TASK DETAILS →
Put the lines from the one containing "Обеденные группы" through the end of the entries, inclusive, into a JSON list of strings with one string per line. Leave out blank lines.

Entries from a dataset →
= Beginning of Section =

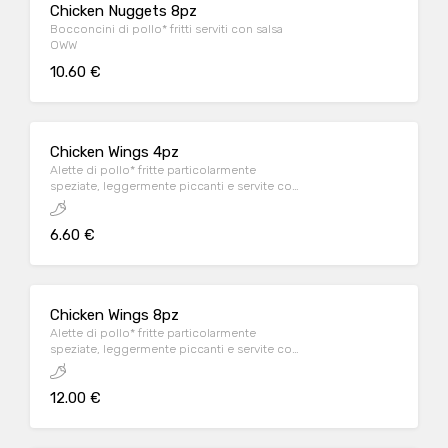
Chicken Nuggets 8pz
Bocconcini di pollo* fritti serviti con salsa
OWW
10.60 €
Chicken Wings 4pz
Alette di pollo* fritte particolarmente
speziate, leggermente piccanti e servite con
salsa OWW
6.60 €
Chicken Wings 8pz
Alette di pollo* fritte particolarmente
speziate, leggermente piccanti e servite con
salsa OWW
12.00 €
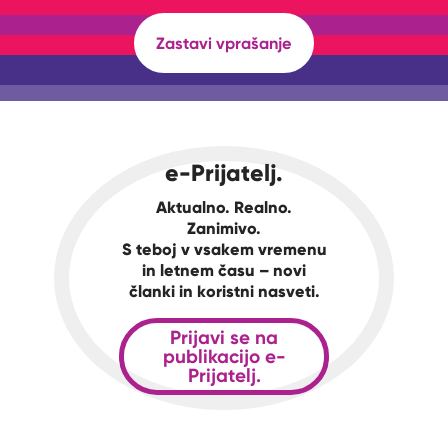
Zastavi vprašanje
e-Prijatelj.
Aktualno. Realno.
Zanimivo.
S teboj v vsakem vremenu
in letnem času – novi
članki in koristni nasveti.
Prijavi se na
publikacijo e-
Prijatelj.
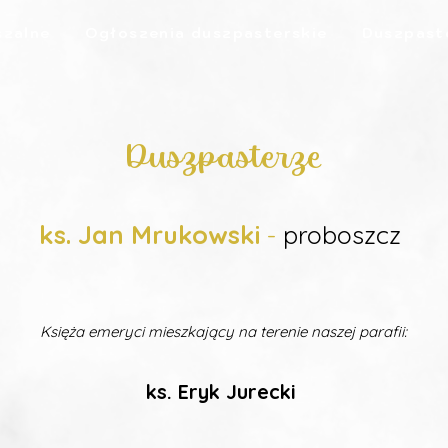
szalne
Ogłoszenia duszpasterskie
Duszpast
Duszpasterze
ks. Jan Mrukowski
-
proboszcz
Księża emeryci mieszkający na terenie naszej parafii:
ks. Eryk Jurecki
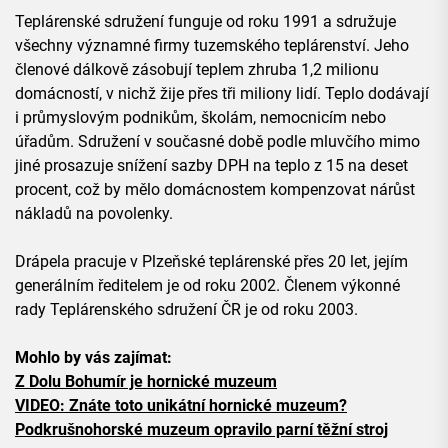
Teplárenské sdružení funguje od roku 1991 a sdružuje
všechny významné firmy tuzemského teplárenství. Jeho
členové dálkově zásobují teplem zhruba 1,2 milionu
domácností, v nichž žije přes tři miliony lidí. Teplo dodávají
i průmyslovým podnikům, školám, nemocnicím nebo
úřadům. Sdružení v současné době podle mluvčího mimo
jiné prosazuje snížení sazby DPH na teplo z 15 na deset
procent, což by mělo domácnostem kompenzovat nárůst
nákladů na povolenky.
Drápela pracuje v Plzeňské teplárenské přes 20 let, jejím
generálním ředitelem je od roku 2002. Členem výkonné
rady Teplárenského sdružení ČR je od roku 2003.
Mohlo by vás zajímat:
Z Dolu Bohumír je hornické muzeum
VIDEO: Znáte toto unikátní hornické muzeum?
Podkrušnohorské muzeum opravilo parní těžní stroj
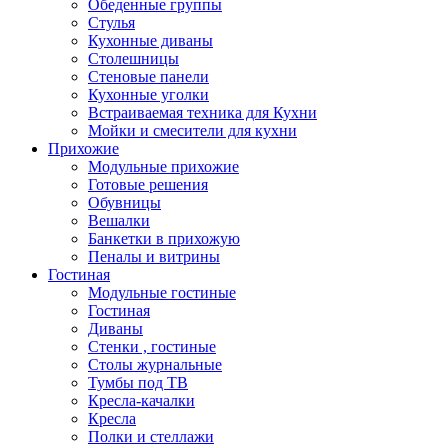
Обеденные группы
Стулья
Кухонные диваны
Столешницы
Стеновые панели
Кухонные уголки
Встраиваемая техника для Кухни
Мойки и смесители для кухни
Прихожие
Модульные прихожие
Готовые решения
Обувницы
Вешалки
Банкетки в прихожую
Пеналы и витрины
Гостиная
Модульные гостиные
Гостиная
Диваны
Стенки , гостиные
Столы журнальные
Тумбы под ТВ
Кресла-качалки
Кресла
Полки и стеллажи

= End of Section =

RESPONSE AREA →
[
  "Обеденные группы",
  "Стулья",
  "Кухонные диваны",
  "Столешницы",
  "Стеновые панели",
  "Кухонные уголки",
  "Встраиваемая техника для Кухни",
  "Мойки и смесители для кухни",
  "Прихожие",
  "Модульные прихожие",
  "Готовые решения",
  "Обувницы",
  "Вешалки",
  "Банкетки в прихожую",
  "Пеналы и витрины",
  "Гостиная",
  "Модульные гостиные",
  "Гостиная",
  "Диваны",
  "Стенки , гостиные",
  "Столы журнальные",
  "Тумбы под ТВ",
  "Кресла-качалки",
  "Кресла",
  "Полки и стеллажи"
]